The small coastal commune plays a major role in driving the country’s informal economy, as bales of used clothing, appliances and used cars from Miami are unloaded here and resold around the country. That trade, however, is part of the problem, as the availability of cheap or free goods from the U.S. disincentivizes local manufacturing and entrepreneurial activity.
Early this year, the United Nations proposed a “Grand Bargain” to overhaul the international aid system by moving away from delivering physical aid and, instead, distributing cash. By doing so, the U.N. argued, donors could stimulate economic growth that would pay off long after aid groups had moved on. Of course, in underdeveloped countries like Haiti, the need to import physical supplies is more pressing, and economic development will not happen overnight, even under the best of circumstances.
Until then, Rettig argues, aid organizations need to rethink the way they operate. “The worldwide response community is currently strained and at a breaking point,” he said. “There simply isn’t enough funding to address all the man-made, natural, slow burn and rapid on-set disasters that occur annually. Lack of interoperability and competition between NGOs must be addressed and diffused for the greater good of the people affected by crisis.”
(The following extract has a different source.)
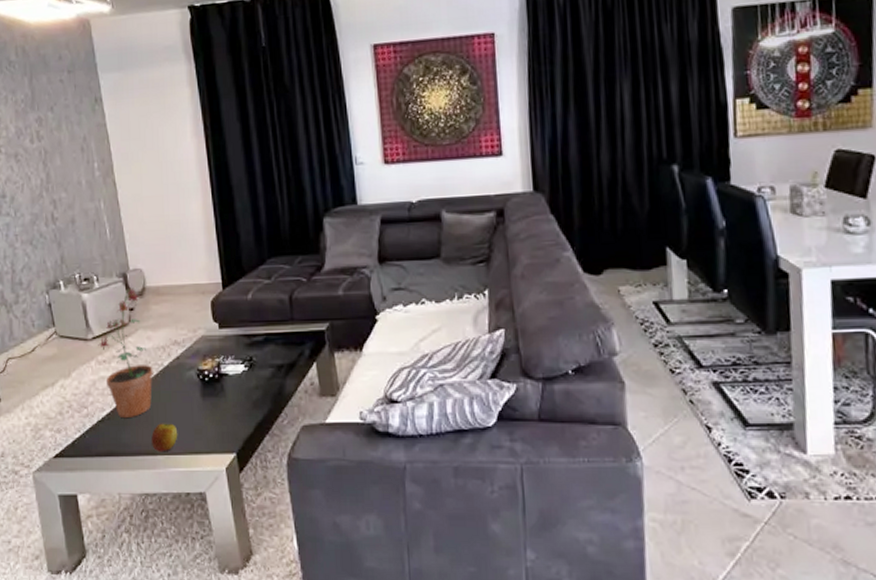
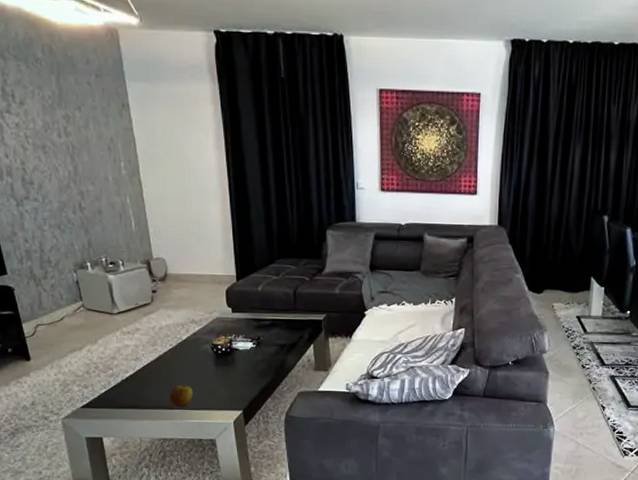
potted plant: present [98,289,153,419] -> none [123,274,173,380]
The Airlink, LIFT and ALAN cooperative effort on this early-November trip to Haiti represented a real-world solution to this discontinuity. Steve Smith, Airlink’s executive director, explained that, “we leverage our partnerships with aviation companies and airlines to not only consolidate cargo and achieve economies of scale and efficiencies, but also to achieve better or donated pricing in order to send the aircraft. A lot of NGOs would end up paying through the nose, and those dollars go much further if we can work together.”
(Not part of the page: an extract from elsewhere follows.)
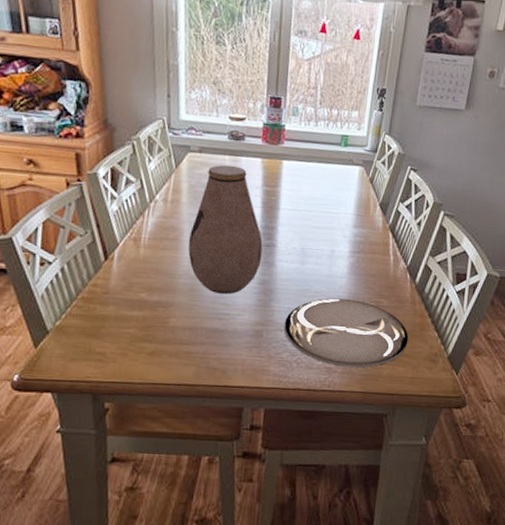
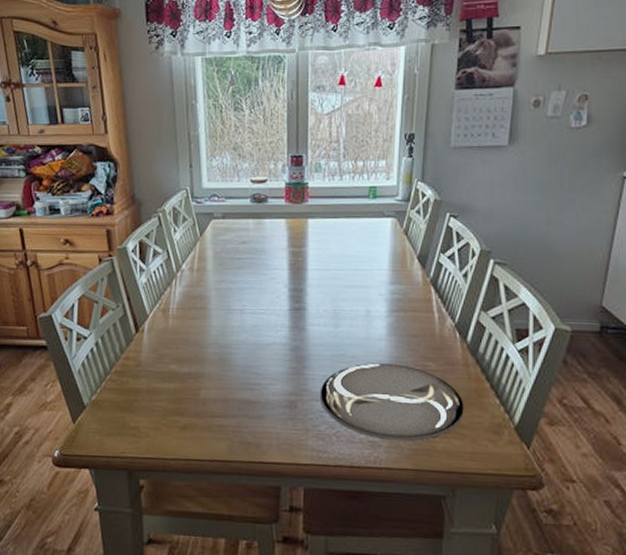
vase: present [188,164,263,294] -> none [216,228,292,363]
For this trip, Airlink and its partners combined shipments from seven NGOs, filling an entire MD-11 freighter with donations from across the U.S., and delivered it to destinations in Haiti using their extensive connections in the transport business. Aid-focused NGOs are unable to carry out this level of consolidation, so the less money they spend on transport, the more cash they can distribute on the ground, Smith says.